(Extracted page text data)
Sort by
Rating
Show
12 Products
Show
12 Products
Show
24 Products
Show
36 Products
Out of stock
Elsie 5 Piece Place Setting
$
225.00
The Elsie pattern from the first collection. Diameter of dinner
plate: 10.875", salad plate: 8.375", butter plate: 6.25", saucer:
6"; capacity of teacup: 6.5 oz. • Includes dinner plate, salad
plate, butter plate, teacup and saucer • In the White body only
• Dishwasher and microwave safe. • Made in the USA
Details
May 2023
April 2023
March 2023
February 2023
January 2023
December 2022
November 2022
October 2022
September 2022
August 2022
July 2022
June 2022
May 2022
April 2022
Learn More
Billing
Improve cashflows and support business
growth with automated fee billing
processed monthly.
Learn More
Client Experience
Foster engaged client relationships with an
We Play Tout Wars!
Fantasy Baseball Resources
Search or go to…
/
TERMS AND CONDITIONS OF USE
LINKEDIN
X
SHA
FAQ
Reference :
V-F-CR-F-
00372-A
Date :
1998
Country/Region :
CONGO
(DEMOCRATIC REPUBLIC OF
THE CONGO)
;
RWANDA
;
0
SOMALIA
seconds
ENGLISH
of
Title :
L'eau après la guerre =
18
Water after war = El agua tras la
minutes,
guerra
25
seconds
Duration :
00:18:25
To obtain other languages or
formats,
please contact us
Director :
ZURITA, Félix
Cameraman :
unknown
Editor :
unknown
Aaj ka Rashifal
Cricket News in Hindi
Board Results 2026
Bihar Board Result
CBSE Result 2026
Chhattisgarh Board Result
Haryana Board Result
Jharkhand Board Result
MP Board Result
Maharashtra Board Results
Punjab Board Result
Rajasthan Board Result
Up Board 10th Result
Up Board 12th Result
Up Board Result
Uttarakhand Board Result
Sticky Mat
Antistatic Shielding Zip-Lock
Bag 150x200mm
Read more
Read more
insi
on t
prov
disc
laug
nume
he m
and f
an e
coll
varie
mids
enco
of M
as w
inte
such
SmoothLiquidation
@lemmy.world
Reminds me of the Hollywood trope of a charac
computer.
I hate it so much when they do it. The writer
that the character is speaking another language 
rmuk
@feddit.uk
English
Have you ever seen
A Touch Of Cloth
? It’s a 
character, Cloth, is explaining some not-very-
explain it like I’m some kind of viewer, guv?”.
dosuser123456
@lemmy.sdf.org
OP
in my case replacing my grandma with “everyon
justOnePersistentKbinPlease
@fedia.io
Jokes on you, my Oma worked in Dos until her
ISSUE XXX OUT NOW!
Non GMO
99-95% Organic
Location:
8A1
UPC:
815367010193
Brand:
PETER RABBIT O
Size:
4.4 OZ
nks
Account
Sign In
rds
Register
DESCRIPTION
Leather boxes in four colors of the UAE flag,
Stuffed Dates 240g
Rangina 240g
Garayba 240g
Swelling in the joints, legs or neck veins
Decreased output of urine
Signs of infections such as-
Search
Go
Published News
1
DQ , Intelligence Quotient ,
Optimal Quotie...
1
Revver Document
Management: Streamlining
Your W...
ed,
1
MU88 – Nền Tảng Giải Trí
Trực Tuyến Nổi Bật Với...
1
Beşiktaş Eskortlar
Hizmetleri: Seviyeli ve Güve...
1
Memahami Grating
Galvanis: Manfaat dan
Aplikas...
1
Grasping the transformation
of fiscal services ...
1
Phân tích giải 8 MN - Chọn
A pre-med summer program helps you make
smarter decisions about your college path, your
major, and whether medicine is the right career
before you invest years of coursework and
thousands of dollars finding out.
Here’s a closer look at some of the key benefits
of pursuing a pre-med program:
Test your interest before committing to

The problem – Reproduce the entries exactly as they appear.

Response –
Sort by
Rating
Show
12 Products
Show
12 Products
Show
24 Products
Show
36 Products
Out of stock
Elsie 5 Piece Place Setting
$
225.00
The Elsie pattern from the first collection. Diameter of dinner
plate: 10.875", salad plate: 8.375", butter plate: 6.25", saucer:
6"; capacity of teacup: 6.5 oz. • Includes dinner plate, salad
plate, butter plate, teacup and saucer • In the White body only
• Dishwasher and microwave safe. • Made in the USA
Details
May 2023
April 2023
March 2023
February 2023
January 2023
December 2022
November 2022
October 2022
September 2022
August 2022
July 2022
June 2022
May 2022
April 2022
Learn More
Billing
Improve cashflows and support business
growth with automated fee billing
processed monthly.
Learn More
Client Experience
Foster engaged client relationships with an
We Play Tout Wars!
Fantasy Baseball Resources
Search or go to…
/
TERMS AND CONDITIONS OF USE
LINKEDIN
X
SHA
FAQ
Reference :
V-F-CR-F-
00372-A
Date :
1998
Country/Region :
CONGO
(DEMOCRATIC REPUBLIC OF
THE CONGO)
;
RWANDA
;
0
SOMALIA
seconds
ENGLISH
of
Title :
L'eau après la guerre =
18
Water after war = El agua tras la
minutes,
guerra
25
seconds
Duration :
00:18:25
To obtain other languages or
formats,
please contact us
Director :
ZURITA, Félix
Cameraman :
unknown
Editor :
unknown
Aaj ka Rashifal
Cricket News in Hindi
Board Results 2026
Bihar Board Result
CBSE Result 2026
Chhattisgarh Board Result
Haryana Board Result
Jharkhand Board Result
MP Board Result
Maharashtra Board Results
Punjab Board Result
Rajasthan Board Result
Up Board 10th Result
Up Board 12th Result
Up Board Result
Uttarakhand Board Result
Sticky Mat
Antistatic Shielding Zip-Lock
Bag 150x200mm
Read more
Read more
insi
on t
prov
disc
laug
nume
he m
and f
an e
coll
varie
mids
enco
of M
as w
inte
such
SmoothLiquidation
@lemmy.world
Reminds me of the Hollywood trope of a charac
computer.
I hate it so much when they do it. The writer
that the character is speaking another language 
rmuk
@feddit.uk
English
Have you ever seen
A Touch Of Cloth
? It’s a 
character, Cloth, is explaining some not-very-
explain it like I’m some kind of viewer, guv?”.
dosuser123456
@lemmy.sdf.org
OP
in my case replacing my grandma with “everyon
justOnePersistentKbinPlease
@fedia.io
Jokes on you, my Oma worked in Dos until her
ISSUE XXX OUT NOW!
Non GMO
99-95% Organic
Location:
8A1
UPC:
815367010193
Brand:
PETER RABBIT O
Size:
4.4 OZ
nks
Account
Sign In
rds
Register
DESCRIPTION
Leather boxes in four colors of the UAE flag,
Stuffed Dates 240g
Rangina 240g
Garayba 240g
Swelling in the joints, legs or neck veins
Decreased output of urine
Signs of infections such as-
Search
Go
Published News
1
DQ , Intelligence Quotient ,
Optimal Quotie...
1
Revver Document
Management: Streamlining
Your W...
ed,
1
MU88 – Nền Tảng Giải Trí
Trực Tuyến Nổi Bật Với...
1
Beşiktaş Eskortlar
Hizmetleri: Seviyeli ve Güve...
1
Memahami Grating
Galvanis: Manfaat dan
Aplikas...
1
Grasping the transformation
of fiscal services ...
1
Phân tích giải 8 MN - Chọn
A pre-med summer program helps you make
smarter decisions about your college path, your
major, and whether medicine is the right career
before you invest years of coursework and
thousands of dollars finding out.
Here’s a closer look at some of the key benefits
of pursuing a pre-med program:
Test your interest before committing to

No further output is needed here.